Cotton

COTTON (כַּרְפַּס, H4158, cotton). In Esther 1:6 KJV, the court is said to have “white, green and blue hangings,” but the word karpas, tr. “green,” is incorrect; the word is cotton. The text reads “white cotton and blue hangings.” The RSV reads “white cotton curtains and blue hangings.”

Cotton was grown in Judea in 490 and 480 b.c. and some Egyp. child mummies were wrapped in cotton bandages.

The Hebrews learned about cotton growing while they were in captivity in Persia under King Ahasuerus (598-536 b.c.).

The plant grown in Pal. and in India and the Levant is Gossypium herbaceum which grows as a shrub 6 ft. high. The fruit, called a “boll,” when quite ripe, splits and produces masses of white fluff. The cotton is said to be yellower than that grown in the USA.

International Standard Bible Encyclopedia (1915)
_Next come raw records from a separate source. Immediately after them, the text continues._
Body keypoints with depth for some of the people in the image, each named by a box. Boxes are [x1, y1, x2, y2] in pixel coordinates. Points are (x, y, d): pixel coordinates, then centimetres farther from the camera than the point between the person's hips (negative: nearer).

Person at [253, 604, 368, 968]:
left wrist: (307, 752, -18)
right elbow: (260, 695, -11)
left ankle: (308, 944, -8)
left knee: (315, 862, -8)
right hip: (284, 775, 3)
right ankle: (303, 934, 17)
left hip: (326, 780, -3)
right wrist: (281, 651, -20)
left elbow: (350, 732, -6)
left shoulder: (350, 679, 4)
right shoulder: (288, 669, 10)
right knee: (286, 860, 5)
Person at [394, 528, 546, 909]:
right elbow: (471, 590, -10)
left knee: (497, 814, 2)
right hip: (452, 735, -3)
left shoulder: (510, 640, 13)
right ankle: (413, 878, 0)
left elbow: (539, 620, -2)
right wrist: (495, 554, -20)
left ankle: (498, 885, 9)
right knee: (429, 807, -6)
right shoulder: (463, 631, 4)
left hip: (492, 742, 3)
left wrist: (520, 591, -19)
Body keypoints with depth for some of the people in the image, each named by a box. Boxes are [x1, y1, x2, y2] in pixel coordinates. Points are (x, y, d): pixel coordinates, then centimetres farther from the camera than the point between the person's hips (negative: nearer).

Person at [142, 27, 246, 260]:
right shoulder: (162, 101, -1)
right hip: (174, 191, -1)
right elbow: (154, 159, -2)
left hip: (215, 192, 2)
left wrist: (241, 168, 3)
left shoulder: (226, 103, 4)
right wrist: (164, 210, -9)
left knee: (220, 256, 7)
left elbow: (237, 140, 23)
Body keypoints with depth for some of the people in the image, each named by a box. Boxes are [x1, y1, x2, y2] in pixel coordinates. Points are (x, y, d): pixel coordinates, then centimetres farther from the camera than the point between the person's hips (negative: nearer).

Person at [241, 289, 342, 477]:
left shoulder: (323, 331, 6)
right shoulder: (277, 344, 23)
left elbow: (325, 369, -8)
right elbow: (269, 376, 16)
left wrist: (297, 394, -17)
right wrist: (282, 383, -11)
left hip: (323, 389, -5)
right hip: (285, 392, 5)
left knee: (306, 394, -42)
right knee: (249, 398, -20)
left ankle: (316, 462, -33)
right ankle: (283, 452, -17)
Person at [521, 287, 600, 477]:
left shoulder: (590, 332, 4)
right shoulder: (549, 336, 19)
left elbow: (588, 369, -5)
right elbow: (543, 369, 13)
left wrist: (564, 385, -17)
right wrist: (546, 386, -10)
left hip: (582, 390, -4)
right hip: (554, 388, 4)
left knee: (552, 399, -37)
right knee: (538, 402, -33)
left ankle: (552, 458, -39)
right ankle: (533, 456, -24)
(karpac is the better translation, as in the Revised Version, margin, where the King James Version and the Revised Version (British and American) have "green" in Es 1:6): The Hebrew karpac is from the Persian kirpas and the Sanskrit karpasa, "the cotton plant." The derived words originally meant "muslin" or "calico," but in classical times the use of words allied to karpac--in Greek and Latin--was extended to include linen. The probability is in favor of "cotton" in Es 1:6. This is the product of Gossypium herbaceum, a plant originally from India but now cultivated in many other lands.